Goal: Convert the part of the data that opens with the line containing "state / province: Virginia" and closes with the line containing "country: Nepal" into a numbered list, leaving out any blank lines.

[Collection entries]

■ ■ ■ ■ ■ ■ ■

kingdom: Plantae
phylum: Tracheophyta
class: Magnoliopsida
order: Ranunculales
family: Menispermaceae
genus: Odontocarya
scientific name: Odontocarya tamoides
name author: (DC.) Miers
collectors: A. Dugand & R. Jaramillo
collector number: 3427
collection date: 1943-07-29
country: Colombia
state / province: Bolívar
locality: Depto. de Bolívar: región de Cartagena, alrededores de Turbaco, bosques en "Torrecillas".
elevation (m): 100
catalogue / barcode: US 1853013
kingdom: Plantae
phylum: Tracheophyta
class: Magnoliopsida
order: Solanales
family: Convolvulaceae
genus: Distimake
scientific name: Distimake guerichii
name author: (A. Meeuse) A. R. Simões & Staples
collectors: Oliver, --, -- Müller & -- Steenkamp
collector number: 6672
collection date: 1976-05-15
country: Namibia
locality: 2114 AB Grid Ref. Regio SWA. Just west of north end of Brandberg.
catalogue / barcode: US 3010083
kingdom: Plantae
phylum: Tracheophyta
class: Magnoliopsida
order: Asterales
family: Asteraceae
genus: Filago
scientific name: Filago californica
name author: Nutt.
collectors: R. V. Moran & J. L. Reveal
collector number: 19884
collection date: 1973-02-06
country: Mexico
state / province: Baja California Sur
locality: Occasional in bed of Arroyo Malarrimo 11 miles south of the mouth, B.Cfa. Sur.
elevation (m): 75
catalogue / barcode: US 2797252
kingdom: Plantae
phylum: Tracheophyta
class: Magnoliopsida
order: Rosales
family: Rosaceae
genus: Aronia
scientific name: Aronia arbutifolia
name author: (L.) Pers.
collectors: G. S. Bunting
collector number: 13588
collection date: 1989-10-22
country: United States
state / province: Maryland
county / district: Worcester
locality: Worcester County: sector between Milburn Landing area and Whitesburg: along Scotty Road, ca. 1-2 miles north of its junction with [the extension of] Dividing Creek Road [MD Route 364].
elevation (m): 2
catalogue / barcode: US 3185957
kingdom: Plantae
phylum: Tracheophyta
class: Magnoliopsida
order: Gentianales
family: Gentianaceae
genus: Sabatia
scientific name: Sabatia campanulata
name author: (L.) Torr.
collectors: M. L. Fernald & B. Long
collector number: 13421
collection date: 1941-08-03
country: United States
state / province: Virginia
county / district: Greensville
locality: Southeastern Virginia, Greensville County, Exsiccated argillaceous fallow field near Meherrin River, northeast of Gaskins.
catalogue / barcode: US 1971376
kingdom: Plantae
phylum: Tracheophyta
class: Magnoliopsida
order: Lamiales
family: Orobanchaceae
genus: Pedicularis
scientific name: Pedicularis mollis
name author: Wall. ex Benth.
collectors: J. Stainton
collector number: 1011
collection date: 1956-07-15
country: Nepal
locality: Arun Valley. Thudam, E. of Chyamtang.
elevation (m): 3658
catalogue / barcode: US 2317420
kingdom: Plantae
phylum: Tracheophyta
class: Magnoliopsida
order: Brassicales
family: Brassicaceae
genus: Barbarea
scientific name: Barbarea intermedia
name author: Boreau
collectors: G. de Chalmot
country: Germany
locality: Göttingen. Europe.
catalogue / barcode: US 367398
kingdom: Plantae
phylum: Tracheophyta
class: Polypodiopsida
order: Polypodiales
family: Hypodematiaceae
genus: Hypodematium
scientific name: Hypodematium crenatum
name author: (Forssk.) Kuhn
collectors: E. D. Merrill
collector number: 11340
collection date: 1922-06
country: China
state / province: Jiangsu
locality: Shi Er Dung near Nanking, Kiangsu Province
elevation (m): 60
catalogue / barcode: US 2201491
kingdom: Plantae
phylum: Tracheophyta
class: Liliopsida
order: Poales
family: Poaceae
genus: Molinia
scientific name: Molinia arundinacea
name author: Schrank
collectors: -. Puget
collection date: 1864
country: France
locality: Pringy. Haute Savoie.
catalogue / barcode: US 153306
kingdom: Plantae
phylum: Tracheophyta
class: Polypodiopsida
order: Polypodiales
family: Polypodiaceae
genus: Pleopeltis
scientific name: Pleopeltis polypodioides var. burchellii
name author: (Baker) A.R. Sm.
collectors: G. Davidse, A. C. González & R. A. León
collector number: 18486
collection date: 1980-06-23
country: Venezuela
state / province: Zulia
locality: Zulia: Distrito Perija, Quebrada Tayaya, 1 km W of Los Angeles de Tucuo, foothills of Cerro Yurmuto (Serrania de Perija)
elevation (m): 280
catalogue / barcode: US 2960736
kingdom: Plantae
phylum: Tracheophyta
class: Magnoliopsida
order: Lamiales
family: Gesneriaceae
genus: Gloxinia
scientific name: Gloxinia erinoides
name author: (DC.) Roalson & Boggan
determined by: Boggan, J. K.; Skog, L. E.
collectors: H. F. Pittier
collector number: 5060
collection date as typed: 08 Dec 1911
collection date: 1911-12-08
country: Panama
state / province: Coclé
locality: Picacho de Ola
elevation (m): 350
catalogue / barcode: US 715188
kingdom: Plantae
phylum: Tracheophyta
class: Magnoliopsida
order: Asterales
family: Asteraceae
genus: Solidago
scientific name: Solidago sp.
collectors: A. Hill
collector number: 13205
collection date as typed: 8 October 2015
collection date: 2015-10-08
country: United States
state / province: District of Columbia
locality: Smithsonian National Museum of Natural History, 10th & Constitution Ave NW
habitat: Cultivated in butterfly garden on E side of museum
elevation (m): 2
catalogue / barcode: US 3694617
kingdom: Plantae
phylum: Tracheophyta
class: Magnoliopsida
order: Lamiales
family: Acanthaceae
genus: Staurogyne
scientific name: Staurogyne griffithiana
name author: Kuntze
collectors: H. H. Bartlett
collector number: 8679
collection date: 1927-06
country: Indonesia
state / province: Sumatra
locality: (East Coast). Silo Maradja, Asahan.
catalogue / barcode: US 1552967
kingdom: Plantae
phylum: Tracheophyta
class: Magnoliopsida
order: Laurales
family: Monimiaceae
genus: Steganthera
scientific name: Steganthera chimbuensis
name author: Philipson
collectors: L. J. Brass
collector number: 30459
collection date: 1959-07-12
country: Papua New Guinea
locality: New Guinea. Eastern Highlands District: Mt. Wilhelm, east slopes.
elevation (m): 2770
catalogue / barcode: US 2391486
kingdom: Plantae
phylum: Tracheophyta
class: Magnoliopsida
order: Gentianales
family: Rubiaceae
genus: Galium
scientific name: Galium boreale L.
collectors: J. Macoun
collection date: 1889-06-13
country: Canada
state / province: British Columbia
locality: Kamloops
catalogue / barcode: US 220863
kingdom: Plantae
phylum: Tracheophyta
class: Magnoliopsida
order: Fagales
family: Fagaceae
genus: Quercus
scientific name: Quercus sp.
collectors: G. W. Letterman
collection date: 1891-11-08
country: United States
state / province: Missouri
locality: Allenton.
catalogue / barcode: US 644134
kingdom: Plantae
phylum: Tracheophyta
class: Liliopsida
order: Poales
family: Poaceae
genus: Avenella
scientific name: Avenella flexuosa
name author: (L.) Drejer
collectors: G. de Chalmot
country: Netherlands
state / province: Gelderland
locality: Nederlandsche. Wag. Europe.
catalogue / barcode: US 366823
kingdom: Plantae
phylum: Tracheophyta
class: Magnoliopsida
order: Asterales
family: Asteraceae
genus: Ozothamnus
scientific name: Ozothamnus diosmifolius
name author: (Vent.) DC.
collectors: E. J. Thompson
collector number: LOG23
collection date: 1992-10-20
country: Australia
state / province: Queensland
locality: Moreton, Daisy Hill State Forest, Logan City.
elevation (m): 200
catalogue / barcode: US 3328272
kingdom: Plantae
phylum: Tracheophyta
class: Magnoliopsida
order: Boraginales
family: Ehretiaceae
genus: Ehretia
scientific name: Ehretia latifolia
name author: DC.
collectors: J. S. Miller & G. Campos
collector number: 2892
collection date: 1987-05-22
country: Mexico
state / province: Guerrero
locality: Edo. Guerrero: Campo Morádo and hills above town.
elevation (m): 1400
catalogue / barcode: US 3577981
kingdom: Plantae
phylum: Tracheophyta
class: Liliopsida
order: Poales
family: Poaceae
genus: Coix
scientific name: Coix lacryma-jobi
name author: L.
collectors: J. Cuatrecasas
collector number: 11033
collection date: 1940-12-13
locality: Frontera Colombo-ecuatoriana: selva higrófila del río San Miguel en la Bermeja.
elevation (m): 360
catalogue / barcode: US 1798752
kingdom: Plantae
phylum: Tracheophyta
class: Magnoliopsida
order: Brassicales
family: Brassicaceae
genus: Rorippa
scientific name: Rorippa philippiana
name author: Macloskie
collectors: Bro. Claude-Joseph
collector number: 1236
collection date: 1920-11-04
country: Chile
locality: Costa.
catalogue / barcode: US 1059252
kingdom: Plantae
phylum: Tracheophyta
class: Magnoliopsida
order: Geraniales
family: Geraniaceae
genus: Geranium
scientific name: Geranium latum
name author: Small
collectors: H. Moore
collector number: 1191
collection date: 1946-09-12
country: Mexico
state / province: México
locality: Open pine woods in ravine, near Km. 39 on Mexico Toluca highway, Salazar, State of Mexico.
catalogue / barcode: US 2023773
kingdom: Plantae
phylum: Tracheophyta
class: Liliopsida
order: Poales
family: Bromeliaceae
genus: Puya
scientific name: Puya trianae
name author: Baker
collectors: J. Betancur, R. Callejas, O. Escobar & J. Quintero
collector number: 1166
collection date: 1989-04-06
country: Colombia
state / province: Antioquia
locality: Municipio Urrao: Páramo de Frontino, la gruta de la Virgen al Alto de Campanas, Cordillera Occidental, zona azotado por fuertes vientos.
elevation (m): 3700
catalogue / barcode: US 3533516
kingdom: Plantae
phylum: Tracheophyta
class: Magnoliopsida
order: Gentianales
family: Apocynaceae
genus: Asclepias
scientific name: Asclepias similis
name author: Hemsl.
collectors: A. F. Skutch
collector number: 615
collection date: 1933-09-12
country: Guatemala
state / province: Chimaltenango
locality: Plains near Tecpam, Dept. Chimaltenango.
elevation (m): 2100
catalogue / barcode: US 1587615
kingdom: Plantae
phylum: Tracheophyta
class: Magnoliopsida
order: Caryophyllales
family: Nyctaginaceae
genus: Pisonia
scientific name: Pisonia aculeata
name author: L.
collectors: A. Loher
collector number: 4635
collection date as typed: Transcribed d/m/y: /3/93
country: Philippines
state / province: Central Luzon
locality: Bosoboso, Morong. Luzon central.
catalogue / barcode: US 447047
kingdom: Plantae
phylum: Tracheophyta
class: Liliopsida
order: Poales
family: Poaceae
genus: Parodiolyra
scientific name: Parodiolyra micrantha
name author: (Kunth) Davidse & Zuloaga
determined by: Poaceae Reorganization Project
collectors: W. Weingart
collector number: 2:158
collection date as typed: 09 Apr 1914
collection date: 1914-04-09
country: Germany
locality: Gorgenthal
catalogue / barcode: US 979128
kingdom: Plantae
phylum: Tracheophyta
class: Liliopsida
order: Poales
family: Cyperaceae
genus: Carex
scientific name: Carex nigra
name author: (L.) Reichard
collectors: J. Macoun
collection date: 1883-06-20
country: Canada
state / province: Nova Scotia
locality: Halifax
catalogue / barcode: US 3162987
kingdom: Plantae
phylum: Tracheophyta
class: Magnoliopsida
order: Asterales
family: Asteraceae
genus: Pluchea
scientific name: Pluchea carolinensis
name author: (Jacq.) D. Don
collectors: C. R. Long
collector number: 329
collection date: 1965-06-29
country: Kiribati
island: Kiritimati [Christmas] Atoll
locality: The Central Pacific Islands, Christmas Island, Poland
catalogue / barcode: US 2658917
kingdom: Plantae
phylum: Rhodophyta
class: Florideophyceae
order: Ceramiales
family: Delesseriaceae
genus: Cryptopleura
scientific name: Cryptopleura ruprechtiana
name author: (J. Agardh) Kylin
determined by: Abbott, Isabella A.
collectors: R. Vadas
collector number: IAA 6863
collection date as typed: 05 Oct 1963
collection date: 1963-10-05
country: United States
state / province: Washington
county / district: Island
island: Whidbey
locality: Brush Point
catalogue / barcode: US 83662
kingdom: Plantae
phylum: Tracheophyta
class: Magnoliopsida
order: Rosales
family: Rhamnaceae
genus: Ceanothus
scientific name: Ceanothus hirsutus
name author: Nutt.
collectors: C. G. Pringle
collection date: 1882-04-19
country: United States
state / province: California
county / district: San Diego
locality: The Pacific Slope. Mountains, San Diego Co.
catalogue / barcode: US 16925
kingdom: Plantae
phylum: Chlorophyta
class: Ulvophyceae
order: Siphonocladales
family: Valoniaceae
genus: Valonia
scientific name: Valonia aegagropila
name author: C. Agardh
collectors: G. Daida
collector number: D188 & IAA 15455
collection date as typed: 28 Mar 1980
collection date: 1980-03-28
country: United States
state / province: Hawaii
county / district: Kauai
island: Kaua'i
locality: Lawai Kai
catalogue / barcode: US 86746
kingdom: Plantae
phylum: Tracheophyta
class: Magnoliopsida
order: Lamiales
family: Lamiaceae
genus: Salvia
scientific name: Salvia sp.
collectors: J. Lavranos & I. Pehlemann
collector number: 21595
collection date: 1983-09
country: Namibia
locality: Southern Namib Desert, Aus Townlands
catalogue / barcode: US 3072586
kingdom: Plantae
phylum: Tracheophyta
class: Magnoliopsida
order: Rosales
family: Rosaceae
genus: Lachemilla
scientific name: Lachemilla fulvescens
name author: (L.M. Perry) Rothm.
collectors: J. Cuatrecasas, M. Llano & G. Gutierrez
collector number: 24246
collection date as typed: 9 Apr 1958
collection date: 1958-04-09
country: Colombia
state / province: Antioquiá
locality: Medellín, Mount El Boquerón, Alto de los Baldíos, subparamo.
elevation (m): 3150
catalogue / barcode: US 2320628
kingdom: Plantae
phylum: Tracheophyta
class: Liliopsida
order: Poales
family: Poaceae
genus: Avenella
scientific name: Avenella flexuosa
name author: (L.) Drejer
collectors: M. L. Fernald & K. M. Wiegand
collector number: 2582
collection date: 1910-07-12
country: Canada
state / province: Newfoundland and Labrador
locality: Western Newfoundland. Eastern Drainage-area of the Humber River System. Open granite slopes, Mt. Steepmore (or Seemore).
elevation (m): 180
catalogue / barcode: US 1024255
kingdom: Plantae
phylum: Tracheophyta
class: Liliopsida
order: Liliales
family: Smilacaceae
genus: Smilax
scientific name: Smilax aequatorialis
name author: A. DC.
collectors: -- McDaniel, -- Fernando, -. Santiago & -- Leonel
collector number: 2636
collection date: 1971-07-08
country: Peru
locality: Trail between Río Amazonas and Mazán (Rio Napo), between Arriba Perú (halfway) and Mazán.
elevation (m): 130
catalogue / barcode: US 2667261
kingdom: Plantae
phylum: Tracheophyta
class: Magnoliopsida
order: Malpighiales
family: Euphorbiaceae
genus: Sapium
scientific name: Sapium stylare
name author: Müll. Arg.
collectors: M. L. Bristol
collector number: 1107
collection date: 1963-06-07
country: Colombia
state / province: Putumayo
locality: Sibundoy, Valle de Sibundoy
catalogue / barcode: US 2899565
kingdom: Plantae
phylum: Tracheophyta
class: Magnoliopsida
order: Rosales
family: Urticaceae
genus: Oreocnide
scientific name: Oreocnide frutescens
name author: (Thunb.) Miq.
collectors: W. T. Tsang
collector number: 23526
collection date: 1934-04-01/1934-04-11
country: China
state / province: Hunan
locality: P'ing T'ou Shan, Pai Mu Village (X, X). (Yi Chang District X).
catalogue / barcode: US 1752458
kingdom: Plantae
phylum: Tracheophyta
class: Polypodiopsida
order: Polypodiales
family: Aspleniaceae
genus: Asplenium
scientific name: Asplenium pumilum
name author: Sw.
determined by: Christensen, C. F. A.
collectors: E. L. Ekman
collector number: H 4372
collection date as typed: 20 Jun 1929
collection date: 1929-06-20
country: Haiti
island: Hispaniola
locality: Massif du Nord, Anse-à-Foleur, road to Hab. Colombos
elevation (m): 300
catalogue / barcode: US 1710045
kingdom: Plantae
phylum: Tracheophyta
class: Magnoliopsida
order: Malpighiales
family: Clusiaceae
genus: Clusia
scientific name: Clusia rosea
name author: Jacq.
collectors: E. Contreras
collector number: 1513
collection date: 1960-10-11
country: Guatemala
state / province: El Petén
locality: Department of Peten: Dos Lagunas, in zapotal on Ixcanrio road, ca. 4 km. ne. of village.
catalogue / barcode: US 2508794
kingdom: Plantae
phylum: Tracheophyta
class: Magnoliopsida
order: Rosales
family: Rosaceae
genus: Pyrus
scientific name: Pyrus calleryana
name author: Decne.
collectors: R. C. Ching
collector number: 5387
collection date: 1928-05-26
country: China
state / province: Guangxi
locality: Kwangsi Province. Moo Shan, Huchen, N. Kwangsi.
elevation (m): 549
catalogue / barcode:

■ ■ ■ ■ ■ ■ ■

Response to the exercise:
1. state / province: Virginia
2. county / district: Greensville
3. locality: Southeastern Virginia, Greensville County, Exsiccated argillaceous fallow field near Meherrin River, northeast of Gaskins.
4. catalogue / barcode: US 1971376
5. kingdom: Plantae
6. phylum: Tracheophyta
7. class: Magnoliopsida
8. order: Lamiales
9. family: Orobanchaceae
10. genus: Pedicularis
11. scientific name: Pedicularis mollis
12. name author: Wall. ex Benth.
13. collectors: J. Stainton
14. collector number: 1011
15. collection date: 1956-07-15
16. country: Nepal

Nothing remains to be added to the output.